- [Data extracts]
☆ ☆ ☆

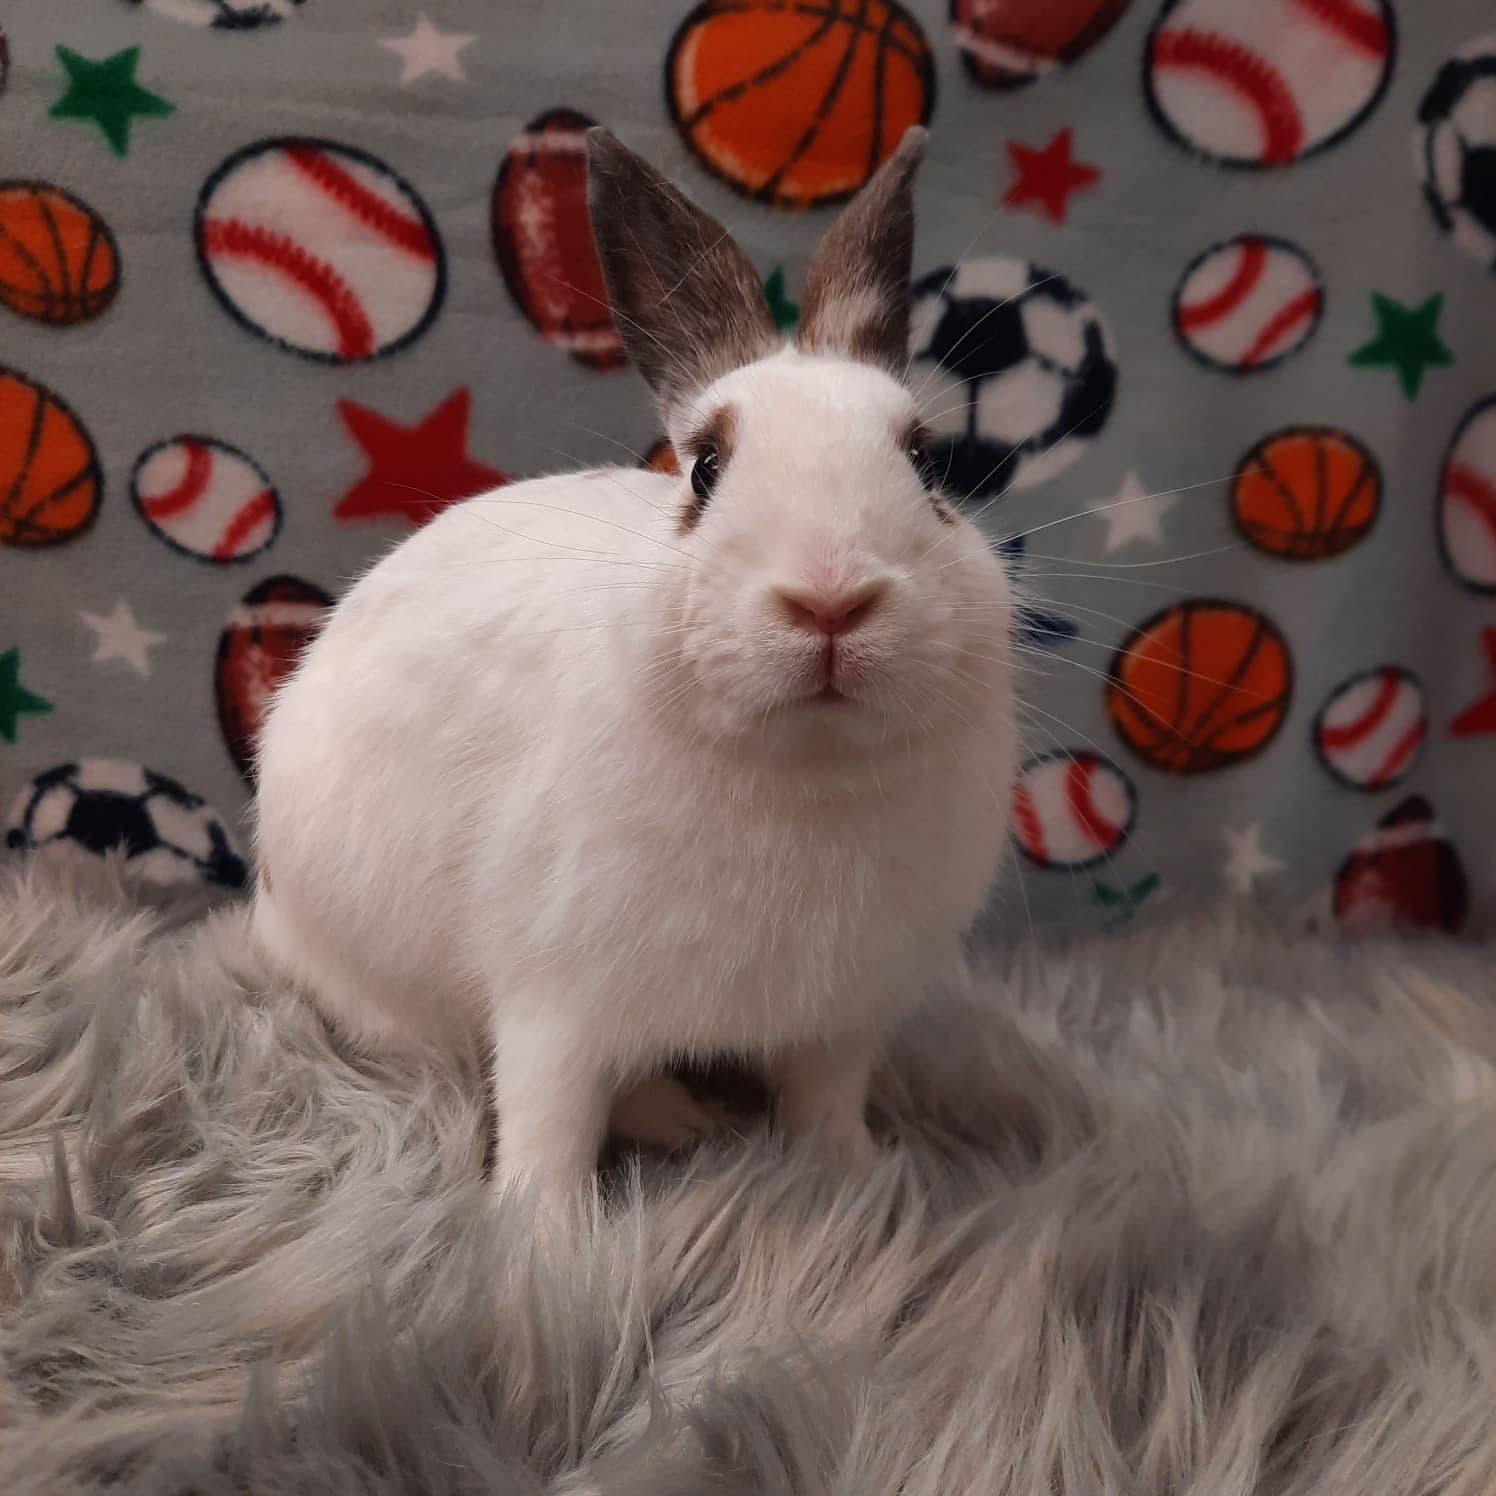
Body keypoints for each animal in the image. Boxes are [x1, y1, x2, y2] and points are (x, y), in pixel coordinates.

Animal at [251, 125, 1018, 1209]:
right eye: (703, 469)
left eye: (925, 465)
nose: (829, 599)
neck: (805, 772)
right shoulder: (554, 1003)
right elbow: (550, 1120)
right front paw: (542, 1231)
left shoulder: (841, 1019)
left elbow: (826, 1102)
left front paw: (866, 1183)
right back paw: (673, 1118)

☆ ☆ ☆

- [Task statement]
Print the listing exactly, minus its pictures.

- [The completed task]
Body keypoints for each animal in the image. Boxes are [x1, y1, x2, y2] and points are (x, y), in pixel coordinates.

Animal at [251, 125, 1018, 1209]:
right eye: (703, 469)
left eye: (925, 465)
nose: (829, 599)
neck: (805, 772)
right shoulder: (554, 1003)
right elbow: (550, 1120)
right front paw: (542, 1231)
left shoulder: (841, 1019)
left elbow: (826, 1102)
left front paw: (866, 1183)
right back paw: (673, 1118)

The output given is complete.